The Bottom Line
Pros
- Grahame-Smith, plagiarizer or writer, does a bloody good job of capturing a true historian's tone.
- This book should spark interest in the somber life of Lincoln.
- The plot is deservedly haunting and mostly true to life.
Cons
- The changes in history are often horrific and gruesome in a blood-curdling and blood-spilling way.
- Lincoln’s fluctuations in his belief in God & personality seem forced & not true to history.
Description
- 'Abraham Lincoln: Vampire Hunter' by Seth Grahame-Smith was published in March 2010.
- Publisher: Grand Central Publishing
- 336 pages
Guide Review - 'Abraham Lincoln: Vampire Hunter' by Seth Grahame-Smith
This book is vicious and viciously well written in its descriptions. As much as many people are right that Grahame-Smith "copies" a style to write his books, he does it well. With this one, I’m assuming he had to be more creative in his own right in composing the sentences. And he does Lincoln justice in the gravity of how seriously he reflects on Lincoln’s trials as well as some of the true history in the United States he helped shape.

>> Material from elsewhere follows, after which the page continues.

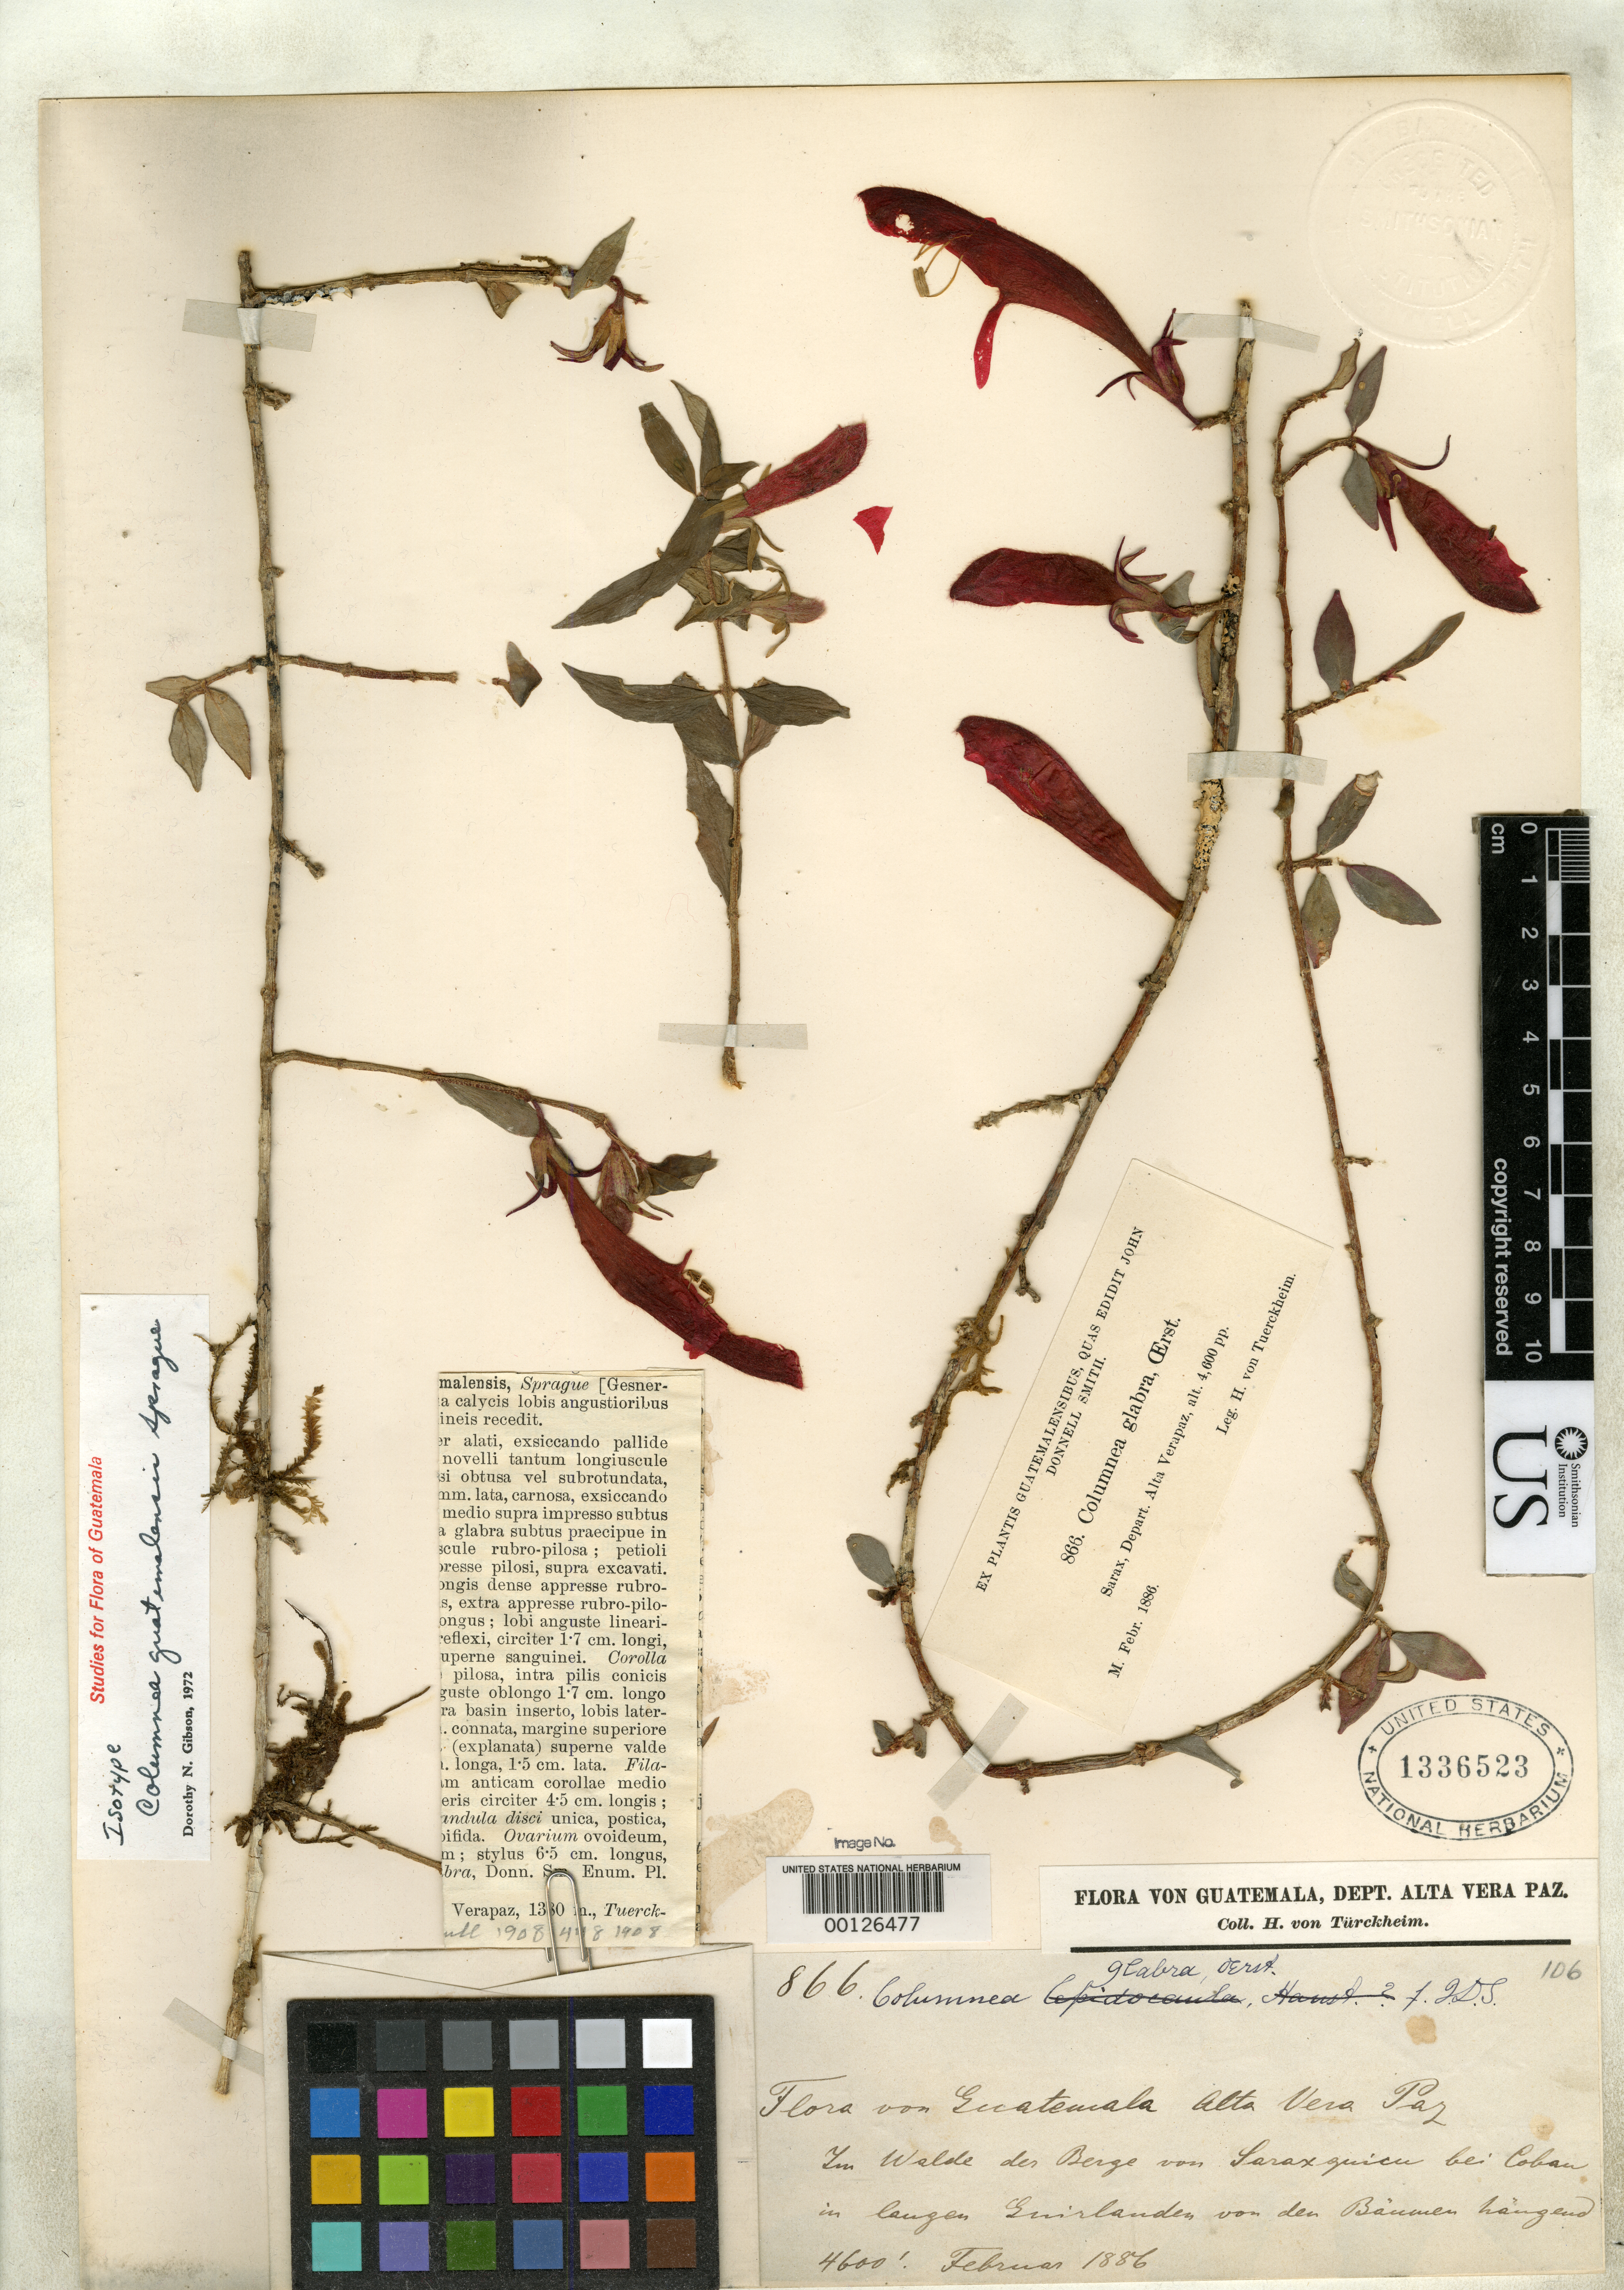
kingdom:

But that’s what can make the book all the more revolting. With Zombies, Smith smeared respected literature with a new skew by teasing Pride and Prejudice worshippers with zombie entrails. I could laugh at that. But this is an actual man’s life, one whose nobility and service are deserving of honor. In reading Vampire Hunter, and how Smith twists the tales of Lincoln’s mother's and first love's deaths, as well as how he describes vampires torturing and feeding on slaves, I was left with a rotten feeling in my gut which made me only ponder the undead and their bloody disease all the more. But it did also make me consider how much Lincoln really did suffer and survive, so I’m left at a crossroads.
There were moments when I was fascinated. There were others that nearly made me puke. Seth Grahame-Smith has crafted a unique novel in Abraham Lincoln: Vampire Hunter. It is well written and has a few fictional surprises along the way. The great thing about it is it also provides some great historical surprises as well. But is it worth it if you have to visualize the rest? You decide fair bookstore wanderer.